Sind Medikamente Sonne oder Hitze - besonders während des Transports - zu lange ausgesetzt, können sie Schaden nehmen. Nicht nur Veränderungen bei Farbe und Form, auch Risse im Überzug von Dragees oder Geruchsveränderungen bei Tabletten sind vom Patienten ernst zu nehmen. Arzneimittel, deren Veränderung bereits sensorisch wahrnehmbar ist, müssen entsorgt werden. Bei flüssigen Medikamenten ist darauf zu achten, dass die Substanz nicht ausgeflockt oder eingetrübt ist. Dies gilt insbesondere bei Injektionen. Allerdings gibt es auch nicht direkt erkennbare Veränderungen, die nur durch eine Untersuchung im Labor nachweisbar sind. Bei Unsicherheiten sollten sich Patienten in der Apotheke beraten lassen. Im Zweifel gilt: lieber entsorgen als einnehmen.

Umverpackung als Lichtschutz

Die meisten Arzneimittel sollen unter 25 Grad aufbewahrt und transportiert werden. Eine kurzzeitige Überschreitung der Temperatur ist in der Regel zwar unbedenklich, sollte jedoch so kurz wie möglich sein. Es gibt allerdings auch Medikamente, die bei einer festgelegten Temperatur aufbewahrt werden müssen. Diese Präparate tragen einen entsprechenden Vermerk auf der Verpackung. Hier muss die Temperatur sowohl beim Transport als auch bei der Aufbewahrung unbedingt gewährleistet sein. Das gilt insbesondere für Arzneimittel, die in einer lückenlosen Kühlkette verbleiben müssen und eine kontinuierliche Aufbewahrung zwischen zwei und acht Grad Celsius erfordern.
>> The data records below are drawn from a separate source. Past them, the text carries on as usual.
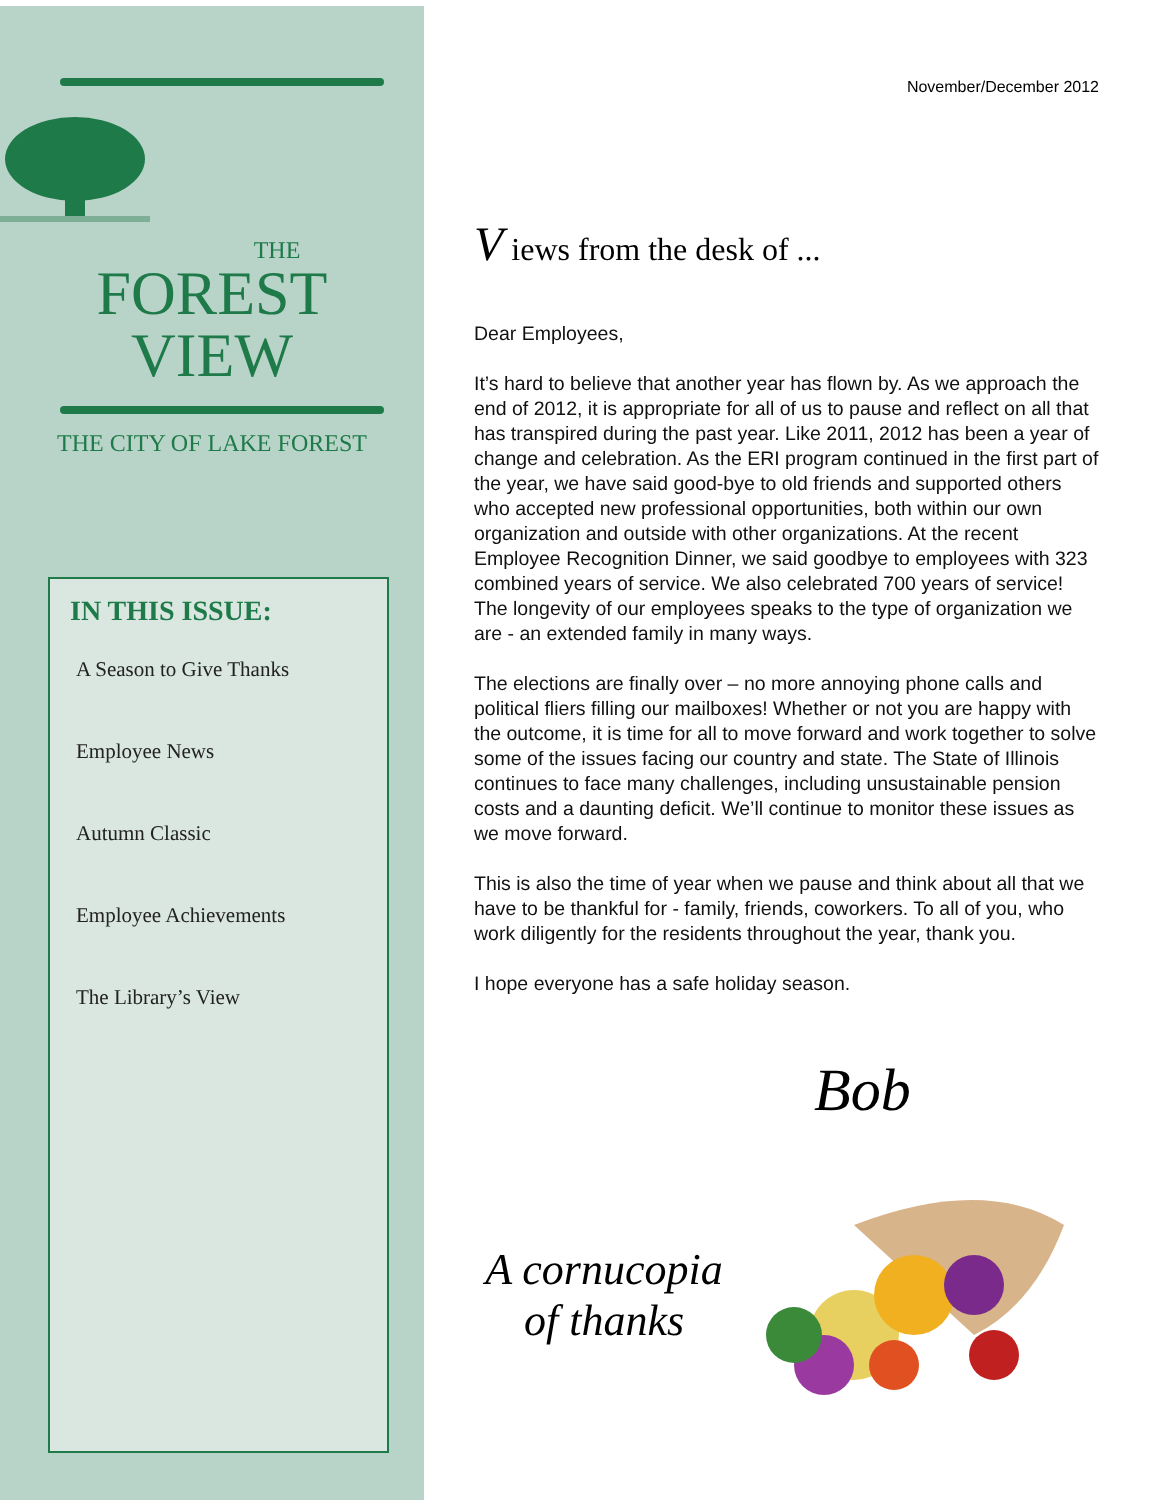THE
FOREST
VIEW
THE CITY OF LAKE FOREST
IN THIS ISSUE:
A Season to Give Thanks
Employee News
Autumn Classic
Employee Achievements
The Library’s View
November/December 2012
V iews from the desk of ...
Dear Employees,
It’s hard to believe that another year has flown by. As we approach the end of 2012, it is appropriate for all of us to pause and reflect on all that has transpired during the past year. Like 2011, 2012 has been a year of change and celebration. As the ERI program continued in the first part of the year, we have said good-bye to old friends and supported others who accepted new professional opportunities, both within our own organization and outside with other organizations. At the recent Employee Recognition Dinner, we said goodbye to employees with 323 combined years of service. We also celebrated 700 years of service! The longevity of our employees speaks to the type of organization we are - an extended family in many ways.
The elections are finally over – no more annoying phone calls and political fliers filling our mailboxes! Whether or not you are happy with the outcome, it is time for all to move forward and work together to solve some of the issues facing our country and state. The State of Illinois continues to face many challenges, including unsustainable pension costs and a daunting deficit. We’ll continue to monitor these issues as we move forward.
This is also the time of year when we pause and think about all that we have to be thankful for - family, friends, coworkers. To all of you, who work diligently for the residents throughout the year, thank you.
I hope everyone has a safe holiday season.
Bob
A cornucopia
of thanks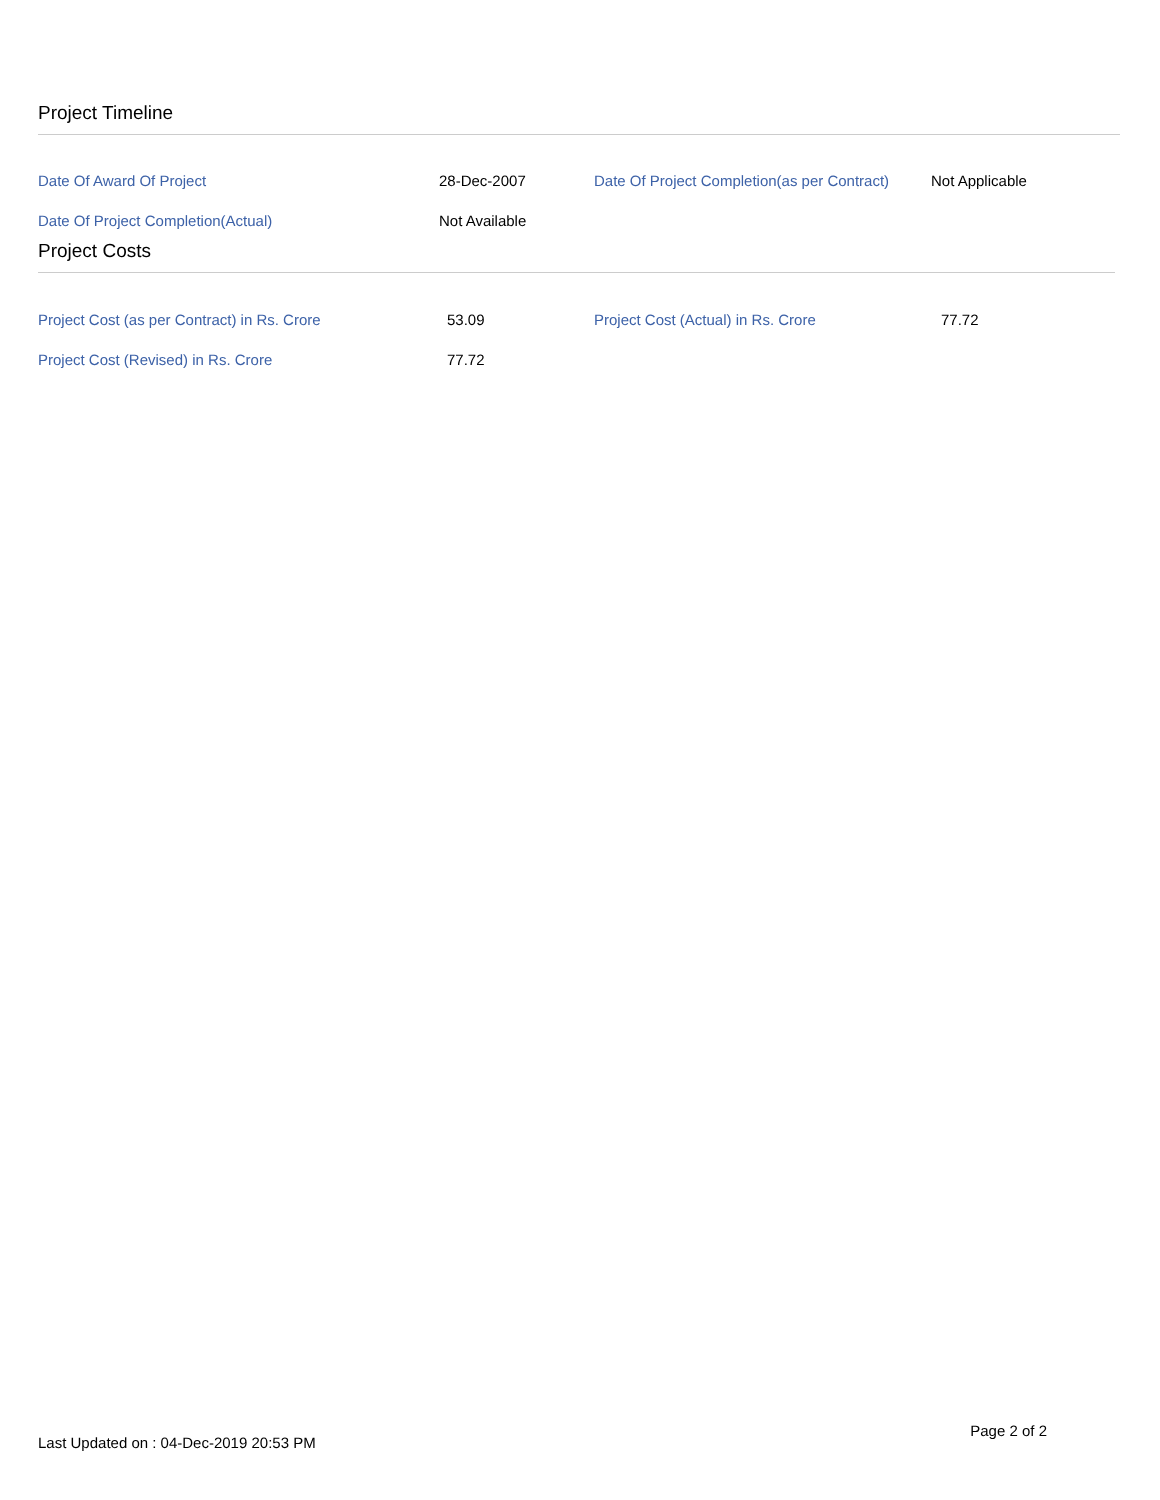Project Timeline
| Date Of Award Of Project | 28-Dec-2007 | Date Of Project Completion(as per Contract) | Not Applicable |
| Date Of Project Completion(Actual) | Not Available | | |
Project Costs
| Project Cost (as per Contract) in Rs. Crore | 53.09 | Project Cost (Actual) in Rs. Crore | 77.72 |
| Project Cost (Revised) in Rs. Crore | 77.72 | | |
Last Updated on : 04-Dec-2019 20:53 PM
Page 2 of 2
Für den Weg nach Hause leistet eine kleine Kühltasche mit Kühlakkus gute Dienste. Doch Vorsicht: Wenn die Arzneimittel an- bzw. gefrieren, verlieren sie ihre Wirksamkeit. Medikamente sollten daher nicht direkt mit Kühlakkus in Berührung kommen. Zu Hause sind die kühlpflichtigen Arzneien gut in der Kühlschranktür aufgehoben.
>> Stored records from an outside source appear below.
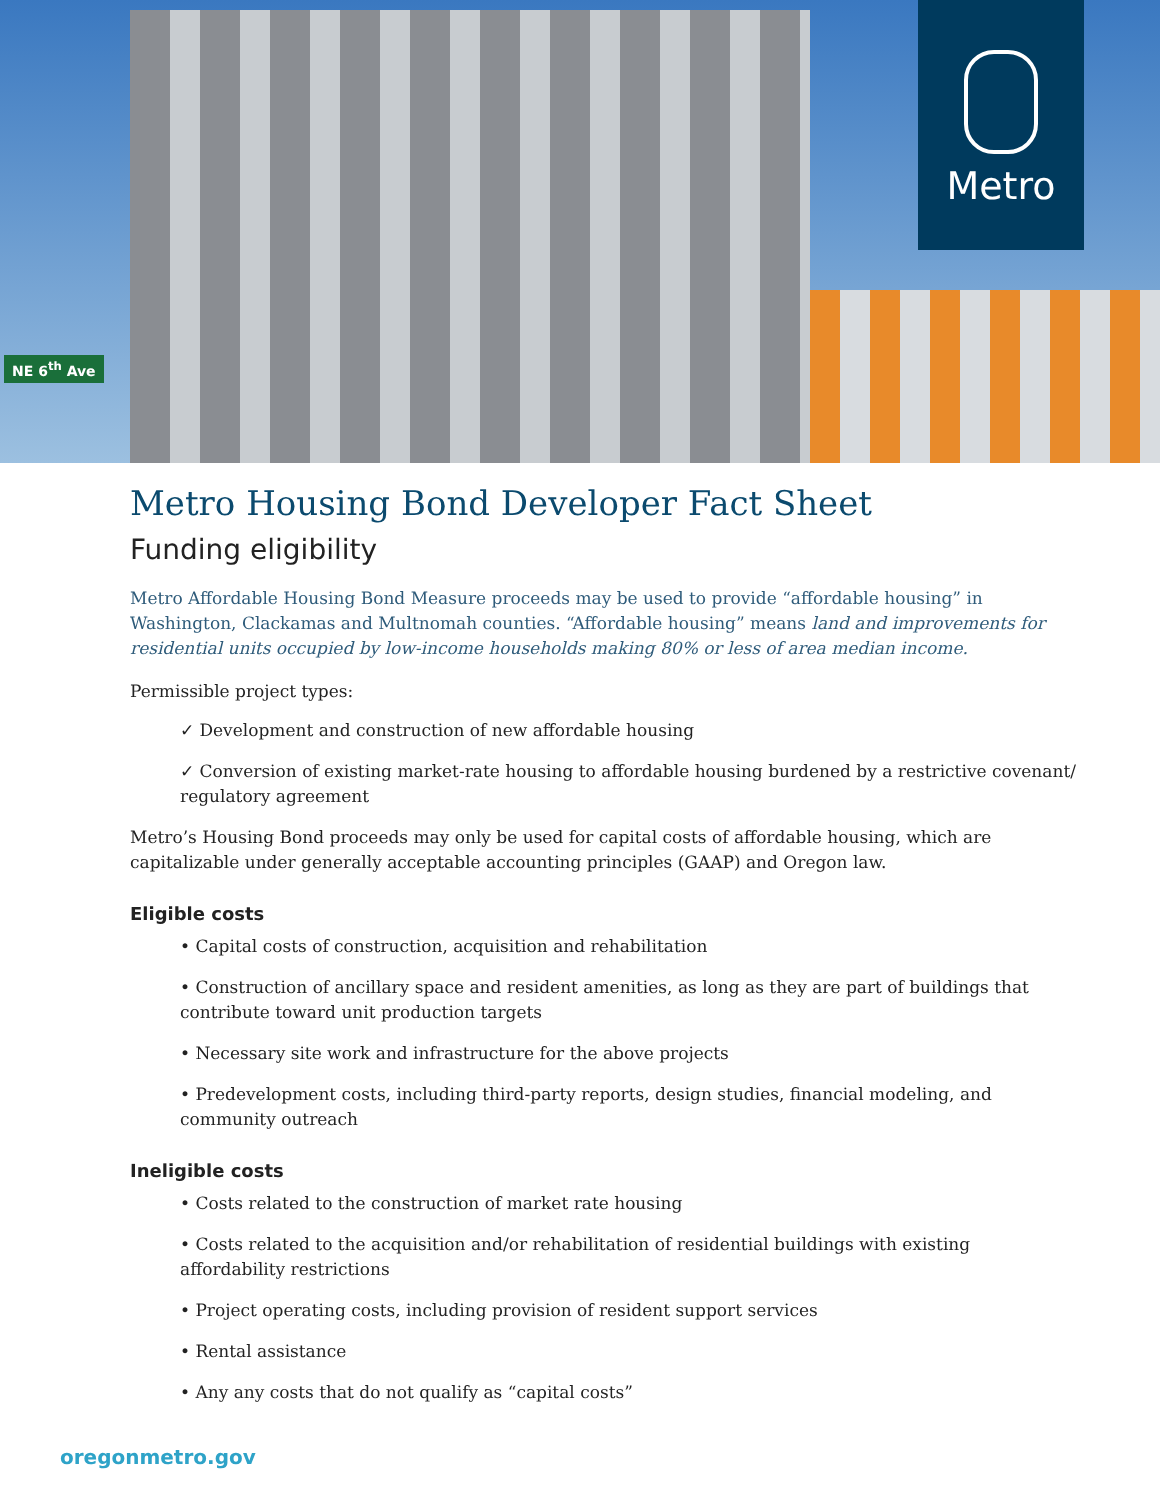NE 6<sup>th</sup> Ave
Metro
Metro Housing Bond Developer Fact Sheet
Funding eligibility
Metro Affordable Housing Bond Measure proceeds may be used to provide “affordable housing” in Washington, Clackamas and Multnomah counties. “Affordable housing” means land and improvements for residential units occupied by low-income households making 80% or less of area median income.
Permissible project types:
✓ Development and construction of new affordable housing
✓ Conversion of existing market-rate housing to affordable housing burdened by a restrictive covenant/ regulatory agreement
Metro’s Housing Bond proceeds may only be used for capital costs of affordable housing, which are capitalizable under generally acceptable accounting principles (GAAP) and Oregon law.
Eligible costs
• Capital costs of construction, acquisition and rehabilitation
• Construction of ancillary space and resident amenities, as long as they are part of buildings that contribute toward unit production targets
• Necessary site work and infrastructure for the above projects
• Predevelopment costs, including third-party reports, design studies, financial modeling, and community outreach
Ineligible costs
• Costs related to the construction of market rate housing
• Costs related to the acquisition and/or rehabilitation of residential buildings with existing affordability restrictions
• Project operating costs, including provision of resident support services
• Rental assistance
• Any any costs that do not qualify as “capital costs”
oregonmetro.gov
Der Großteil der Arzneimittel kann bei Zimmertemperaturen von 15 bis 25 Grad gelagert werden. Optimal sind trockene und lichtgeschützte Plätze im Flur oder Schlafzimmer. Nicht geeignet sind Badezimmer: Die stark schwankenden Temperaturen und die hohe Luftfeuchtigkeit können sich negativ auf die Qualität der Arzneien auswirken. Ein Tipp gilt für alle Medikamente: Die Umverpackung dient als wichtiger Lichtschutz, sie sollte nicht weggeworfen werden.